Rhonda was a wonderful mother and wife as well as an avid member of the church with a kind and beautiful soul. Rhonda was a truly selfless woman whose love and volunteerism knew no boundaries.
Rhonda worked as a Certified Meeting Planner for the Mel Trotter Ministries providing services for the homeless in West Michigan. Here is their tribute to Rhonda: "Rhonda’s spirit was one of unparalleled care for others. She exemplified selflessness. From making sure our guests secured food, shelter, and programming to making sure her fellow team members received birthday, anniversary, and frequent inspirational thank you cards - Rhonda loved others well. She showed up. She listened. She demonstrated her care and concern for others each and every day in both words and actions, which was exactly in line with her real and strong faith in Jesus."
Rhonda and her family have been highly involved in competitive water skiing. Both Rhonda and her husband Dan are 3 event Senior Judges and Scorers and have officiated at both the national and world levels. They have been avid supporters of adaptive water skiing since 1985. Rhonda served on the Board of Directors for the USA Adaptive Water Ski & Wake Sports Association, where her many positions included President, Board Chair, International Activities Committee Chair, Fundraiser, and so much more. She helped organize both adaptive National and World Championships in Michigan as well as local learn-to-ski clinics. She was always encouraging new adaptive athletes to challenge themselves out on the water. She had a hard time saying no to any water ski related event. She was inducted into the Michigan Water Ski Association's Hall of Fame in 2019 for her exemplary commitment to water skiing.

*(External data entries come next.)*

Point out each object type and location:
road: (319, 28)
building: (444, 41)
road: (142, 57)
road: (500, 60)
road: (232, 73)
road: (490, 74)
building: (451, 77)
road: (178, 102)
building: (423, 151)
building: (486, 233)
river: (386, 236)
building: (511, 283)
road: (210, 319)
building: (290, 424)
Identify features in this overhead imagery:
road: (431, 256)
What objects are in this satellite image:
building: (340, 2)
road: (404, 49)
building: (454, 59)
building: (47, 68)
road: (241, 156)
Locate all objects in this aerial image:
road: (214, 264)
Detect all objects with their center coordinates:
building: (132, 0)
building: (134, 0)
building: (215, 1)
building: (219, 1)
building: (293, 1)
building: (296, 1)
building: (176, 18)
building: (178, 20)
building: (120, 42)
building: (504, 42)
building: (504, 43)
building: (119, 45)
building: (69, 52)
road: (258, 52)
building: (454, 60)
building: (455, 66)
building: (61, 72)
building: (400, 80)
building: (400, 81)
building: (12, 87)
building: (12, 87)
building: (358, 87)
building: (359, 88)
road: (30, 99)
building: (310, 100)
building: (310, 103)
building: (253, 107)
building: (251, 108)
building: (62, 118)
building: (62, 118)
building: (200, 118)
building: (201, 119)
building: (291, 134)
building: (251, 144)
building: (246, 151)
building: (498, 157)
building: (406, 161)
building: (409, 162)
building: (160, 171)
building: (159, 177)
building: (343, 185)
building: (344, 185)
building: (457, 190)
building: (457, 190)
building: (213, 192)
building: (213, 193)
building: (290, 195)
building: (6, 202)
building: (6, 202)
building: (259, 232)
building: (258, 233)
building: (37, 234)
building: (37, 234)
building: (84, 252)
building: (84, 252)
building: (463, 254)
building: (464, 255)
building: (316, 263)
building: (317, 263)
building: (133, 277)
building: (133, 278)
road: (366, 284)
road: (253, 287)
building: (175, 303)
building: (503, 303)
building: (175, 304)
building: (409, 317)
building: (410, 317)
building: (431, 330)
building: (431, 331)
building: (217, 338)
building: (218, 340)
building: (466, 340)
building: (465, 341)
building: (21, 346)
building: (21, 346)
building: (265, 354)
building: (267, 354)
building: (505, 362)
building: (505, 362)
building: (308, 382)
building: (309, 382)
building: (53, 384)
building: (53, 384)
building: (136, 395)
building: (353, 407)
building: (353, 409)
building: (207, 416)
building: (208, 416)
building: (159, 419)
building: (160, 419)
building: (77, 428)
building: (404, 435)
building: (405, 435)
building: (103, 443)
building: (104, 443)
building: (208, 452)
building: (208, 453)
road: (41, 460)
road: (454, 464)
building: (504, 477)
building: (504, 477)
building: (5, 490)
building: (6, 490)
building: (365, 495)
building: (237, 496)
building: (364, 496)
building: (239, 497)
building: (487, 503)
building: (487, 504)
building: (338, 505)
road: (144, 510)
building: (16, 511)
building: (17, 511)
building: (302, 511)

Rhonda also served as the USA Adaptive Water Ski Team Manager for 7 World Championships where the team earned 5 Gold and 2 Silver medals resulting in worldwide respect and admiration for her work ethic and loving spirit. She served as an appointed Judge or Scorer in 90% of USA's Adaptive Water Ski Nationals. When she was not an official team staff member, she was appointed as an official at the World Adaptive Championships held in Michigan, Florida and Belgium.
We will miss hearing her voice from the shorelines cheering on Team USA. We will miss the guidance she provided for so many of us. We will miss our Dear Rhonda! We thank her for all she did to make this world a better place!